*** Begin section ***
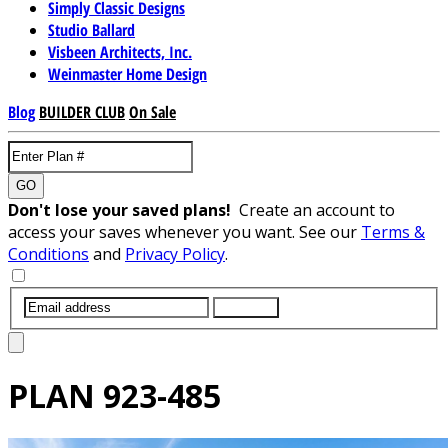
Simply Classic Designs
Studio Ballard
Visbeen Architects, Inc.
Weinmaster Home Design
Blog
BUILDER CLUB
On Sale
GO
Don't lose your saved plans!
Create an account to
access your saves whenever you want. See our
Terms &
Conditions
and
Privacy Policy
.
SUBMIT
PLAN
923-485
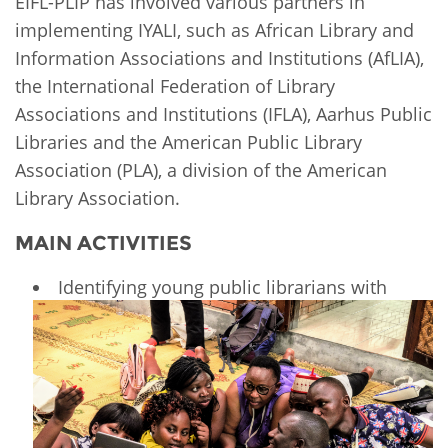
EIFL-PLIP has involved various partners in
implementing IYALI, such as African Library and
Information Associations and Institutions (AfLIA),
the International Federation of Library
Associations and Institutions (IFLA), Aarhus Public
Libraries and the American Public Library
Association (PLA), a division of the American
Library Association.
MAIN ACTIVITIES
Identifying young public librarians with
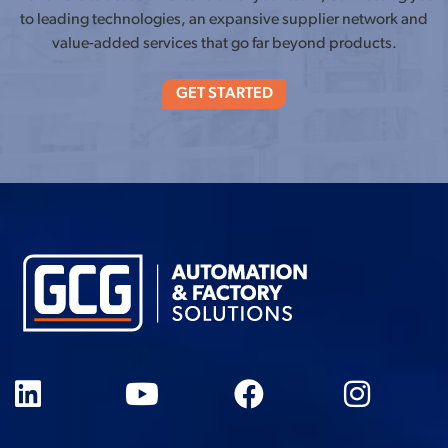
to leading technologies, an expansive supplier network and
value-added services that go far beyond products.
GET STARTED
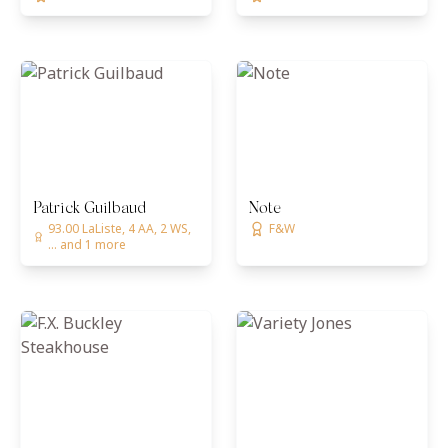
Patrick Guilbaud
Note
93.00 LaListe, 4 AA, 2 WS,
F&W
... and 1 more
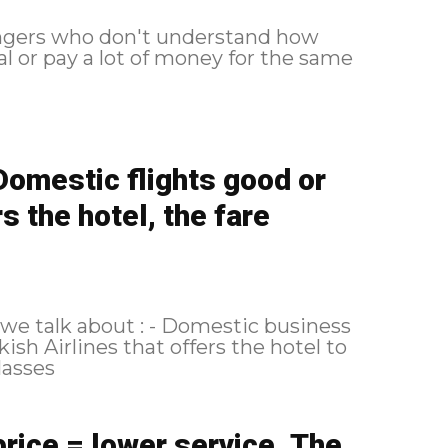
engers who don't understand how
al or pay a lot of money for the same
Domestic flights good or
s the hotel, the fare
 - Domestic business
price = lower service. The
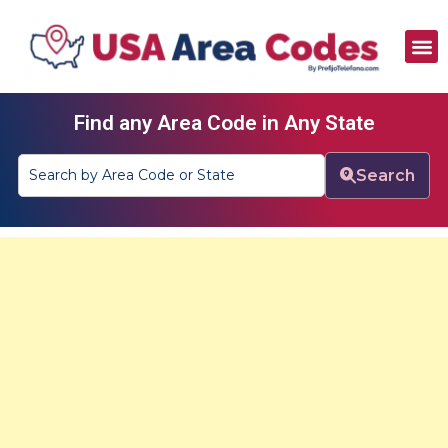
All Area Codes
Area Codes by City
Area Codes by State
Find any Area Code in Any State
Search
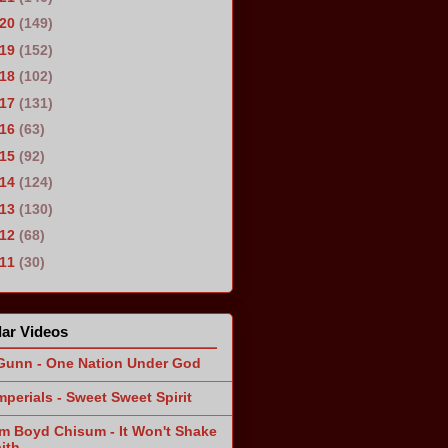
020
(149)
019
(152)
018
(102)
017
(131)
016
(63)
015
(92)
014
(124)
013
(130)
012
(68)
011
(30)
ar Videos
Gunn - One Nation Under God
mperials - Sweet Sweet Spirit
am Boyd Chisum - It Won't Shake
ith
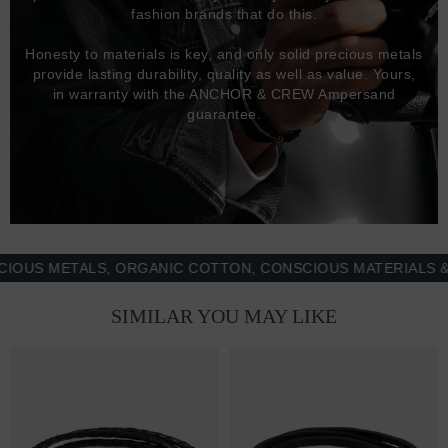
fashion brands that do this.
Honesty to materials is key, and only solid precious metals
provide lasting durability, quality as well as value. Yours,
in warranty with the ANCHOR & CREW Ampersand
guarantee.
 METALS, ORGANIC COTTON, CONSCIOUS MATERIALS & MOR
SIMILAR YOU MAY LIKE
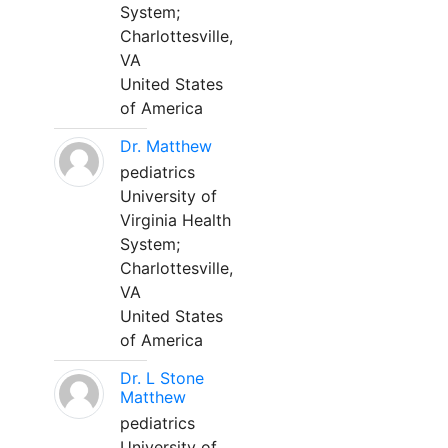
System;
Charlottesville,
VA
United States
of America
Dr. Matthew
pediatrics
University of
Virginia Health
System;
Charlottesville,
VA
United States
of America
Dr. L Stone
Matthew
pediatrics
University of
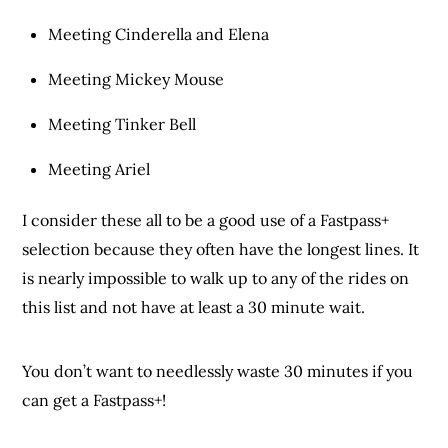
Meeting Cinderella and Elena
Meeting Mickey Mouse
Meeting Tinker Bell
Meeting Ariel
I consider these all to be a good use of a Fastpass+
selection because they often have the longest lines. It
is nearly impossible to walk up to any of the rides on
this list and not have at least a 30 minute wait.
You don’t want to needlessly waste 30 minutes if you
can get a Fastpass+!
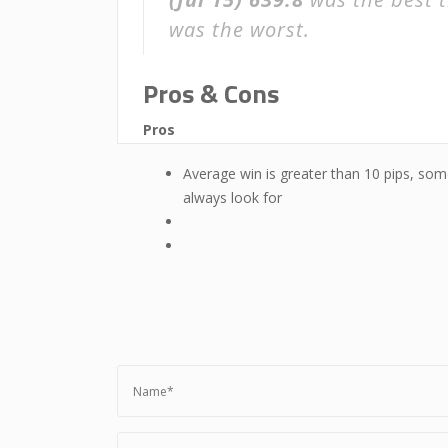
was the worst.
Pros & Cons
Pros
Average win is greater than 10 pips, som
always look for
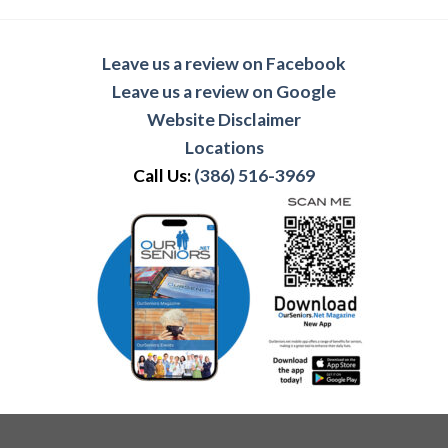
Leave us a review on Facebook
Leave us a review on Google
Website Disclaimer
Locations
Call Us:
(386) 516-3969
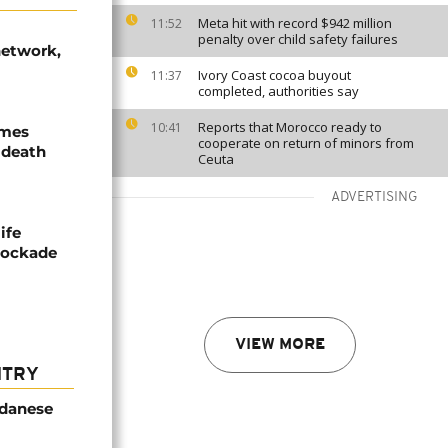
Meta hit with record $942 million
11:52
penalty over child safety failures
network,
Ivory Coast cocoa buyout
11:37
completed, authorities say
Reports that Morocco ready to
10:41
ames
cooperate on return of minors from
 death
Ceuta
ADVERTISING
ife
blockade
VIEW MORE
NTRY
udanese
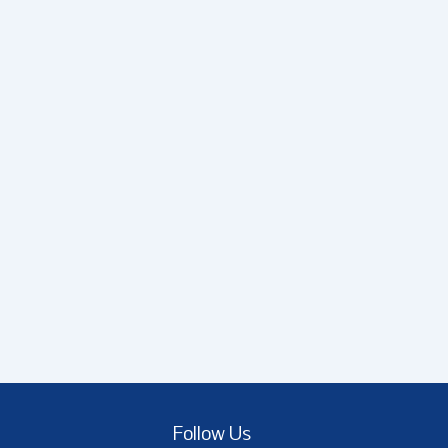
Follow Us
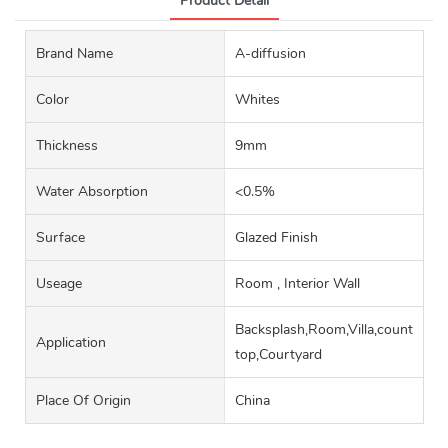
Product Detail
Brand Name
A-diffusion
Color
Whites
Thickness
9mm
Water Absorption
<0.5%
Surface
Glazed Finish
Useage
Room , Interior Wall
Backsplash,Room,Villa,counter
Application
top,Courtyard
Place Of Origin
China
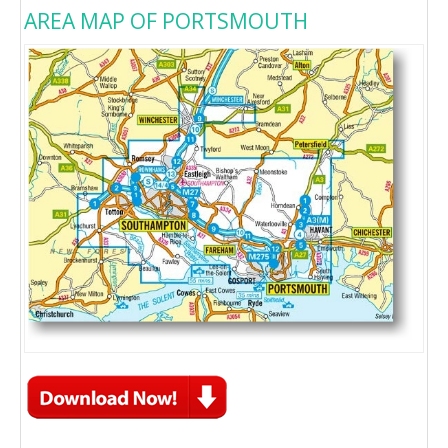
AREA MAP OF PORTSMOUTH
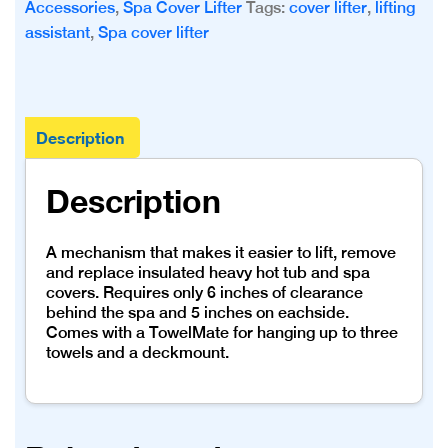
Accessories
,
Spa Cover Lifter
Tags:
cover lifter
,
lifting
assistant
,
Spa cover lifter
Description
Description
A mechanism that makes it easier to lift, remove
and replace insulated heavy hot tub and spa
covers. Requires only 6 inches of clearance
behind the spa and 5 inches on eachside.
Comes with a TowelMate for hanging up to three
towels and a deckmount.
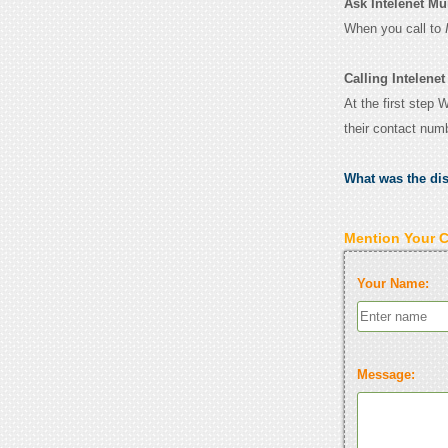
Ask Intelenet Mum
When you call to
Calling Intelene
At the first step 
their contact num
What was the di
Mention Your 
Your Name:
Message:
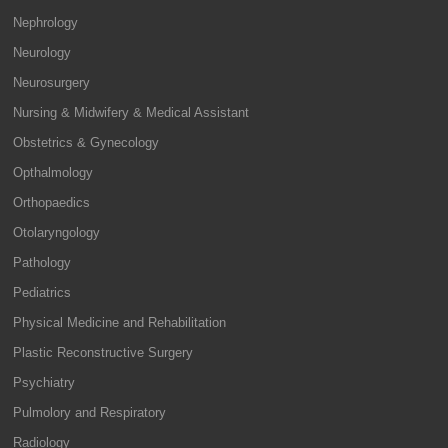
Nephrology
Neurology
Neurosurgery
Nursing & Midwifery & Medical Assistant
Obstetrics & Gynecology
Opthalmology
Orthopaedics
Otolaryngology
Pathology
Pediatrics
Physical Medicine and Rehabilitation
Plastic Reconstructive Surgery
Psychiatry
Pulmolory and Respiratory
Radiology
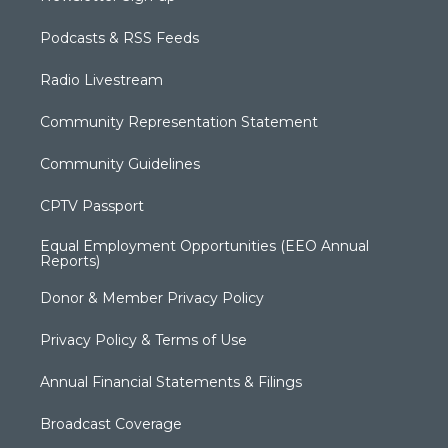
Podcasts & RSS Feeds
Radio Livestream
Community Representation Statement
Community Guidelines
CPTV Passport
Equal Employment Opportunities (EEO Annual
Reports)
Donor & Member Privacy Policy
Privacy Policy & Terms of Use
Annual Financial Statements & Filings
Broadcast Coverage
*** End section ***
Rewrite all the text read from the pages in the data above as a JSON list of strings, one string per line and no strings for blank lines. Leave the pictures out of the answer.

TASK SOLUTION:
[
  "Simply Classic Designs",
  "Studio Ballard",
  "Visbeen Architects, Inc.",
  "Weinmaster Home Design",
  "Blog",
  "BUILDER CLUB",
  "On Sale",
  "GO",
  "Don't lose your saved plans!",
  "Create an account to",
  "access your saves whenever you want. See our",
  "Terms &",
  "Conditions",
  "and",
  "Privacy Policy",
  ".",
  "SUBMIT",
  "PLAN",
  "923-485",
  "EIFL-PLIP has involved various partners in",
  "implementing IYALI, such as African Library and",
  "Information Associations and Institutions (AfLIA),",
  "the International Federation of Library",
  "Associations and Institutions (IFLA), Aarhus Public",
  "Libraries and the American Public Library",
  "Association (PLA), a division of the American",
  "Library Association.",
  "MAIN ACTIVITIES",
  "Identifying young public librarians with",
  "to leading technologies, an expansive supplier network and",
  "value-added services that go far beyond products.",
  "GET STARTED",
  "Patrick Guilbaud",
  "Note",
  "93.00 LaListe, 4 AA, 2 WS,",
  "F&W",
  "... and 1 more",
  "engers who don't understand how",
  "al or pay a lot of money for the same",
  "Domestic flights good or",
  "s the hotel, the fare",
  " - Domestic business",
  "price = lower service. The",
  "All Area Codes",
  "Area Codes by City",
  "Area Codes by State",
  "Find any Area Code in Any State",
  "Search",
  "020",
  "(149)",
  "019",
  "(152)",
  "018",
  "(102)",
  "017",
  "(131)",
  "016",
  "(63)",
  "015",
  "(92)",
  "014",
  "(124)",
  "013",
  "(130)",
  "012",
  "(68)",
  "011",
  "(30)",
  "ar Videos",
  "Gunn - One Nation Under God",
  "mperials - Sweet Sweet Spirit",
  "am Boyd Chisum - It Won't Shake",
  "ith",
  "fashion brands that do this.",
  "Honesty to materials is key, and only solid precious metals",
  "provide lasting durability, quality as well as value. Yours,",
  "in warranty with the ANCHOR & CREW Ampersand",
  "guarantee.",
  " METALS, ORGANIC COTTON, CONSCIOUS MATERIALS & MOR",
  "SIMILAR YOU MAY LIKE",
  "System;",
  "Charlottesville,",
  "VA",
  "United States",
  "of America",
  "Dr. Matthew",
  "pediatrics",
  "University of",
  "Virginia Health",
  "System;",
  "Charlottesville,",
  "VA",
  "United States",
  "of America",
  "Dr. L Stone",
  "Matthew",
  "pediatrics",
  "University of",
  "Meeting Cinderella and Elena",
  "Meeting Mickey Mouse",
  "Meeting Tinker Bell",
  "Meeting Ariel",
  "I consider these all to be a good use of a Fastpass+",
  "selection because they often have the longest lines. It",
  "is nearly impossible to walk up to any of the rides on",
  "this list and not have at least a 30 minute wait.",
  "You don’t want to needlessly waste 30 minutes if you",
  "can get a Fastpass+!",
  "was the worst.",
  "Pros & Cons",
  "Pros",
  "Average win is greater than 10 pips, som",
  "always look for",
  "Leave us a review on Facebook",
  "Leave us a review on Google",
  "Website Disclaimer",
  "Locations",
  "Call Us:",
  "(386) 516-3969",
  "Meta hit with record $942 million",
  "11:52",
  "penalty over child safety failures",
  "network,",
  "Ivory Coast cocoa buyout",
  "11:37",
  "completed, authorities say",
  "Reports that Morocco ready to",
  "10:41",
  "ames",
  "cooperate on return of minors from",
  " death",
  "Ceuta",
  "ADVERTISING",
  "ife",
  "blockade",
  "VIEW MORE",
  "NTRY",
  "udanese",
  "Follow Us",
  "Product Detail",
  "Brand Name",
  "A-diffusion",
  "Color",
  "Whites",
  "Thickness",
  "9mm",
  "Water Absorption",
  "<0.5%",
  "Surface",
  "Glazed Finish",
  "Useage",
  "Room , Interior Wall",
  "Backsplash,Room,Villa,counter",
  "Application",
  "top,Courtyard",
  "Place Of Origin",
  "China",
  "AREA MAP OF PORTSMOUTH",
  "Accessories",
  ",",
  "Spa Cover Lifter",
  "Tags:",
  "cover lifter",
  ",",
  "lifting",
  "assistant",
  ",",
  "Spa cover lifter",
  "Description",
  "Description",
  "A mechanism that makes it easier to lift, remove",
  "and replace insulated heavy hot tub and spa",
  "covers. Requires only 6 inches of clearance",
  "behind the spa and 5 inches on eachside.",
  "Comes with a TowelMate for hanging up to three",
  "towels and a deckmount.",
  "Ask Intelenet Mum",
  "When you call to",
  "Calling Intelene",
  "At the first step ",
  "their contact num",
  "What was the di",
  "Mention Your ",
  "Your Name:",
  "Message:",
  "Nephrology",
  "Neurology",
  "Neurosurgery",
  "Nursing & Midwifery & Medical Assistant",
  "Obstetrics & Gynecology",
  "Opthalmology",
  "Orthopaedics",
  "Otolaryngology",
  "Pathology",
  "Pediatrics",
  "Physical Medicine and Rehabilitation",
  "Plastic Reconstructive Surgery",
  "Psychiatry",
  "Pulmolory and Respiratory",
  "Radiology",
  "Podcasts & RSS Feeds",
  "Radio Livestream",
  "Community Representation Statement",
  "Community Guidelines",
  "CPTV Passport",
  "Equal Employment Opportunities (EEO Annual",
  "Reports)",
  "Donor & Member Privacy Policy",
  "Privacy Policy & Terms of Use",
  "Annual Financial Statements & Filings",
  "Broadcast Coverage"
]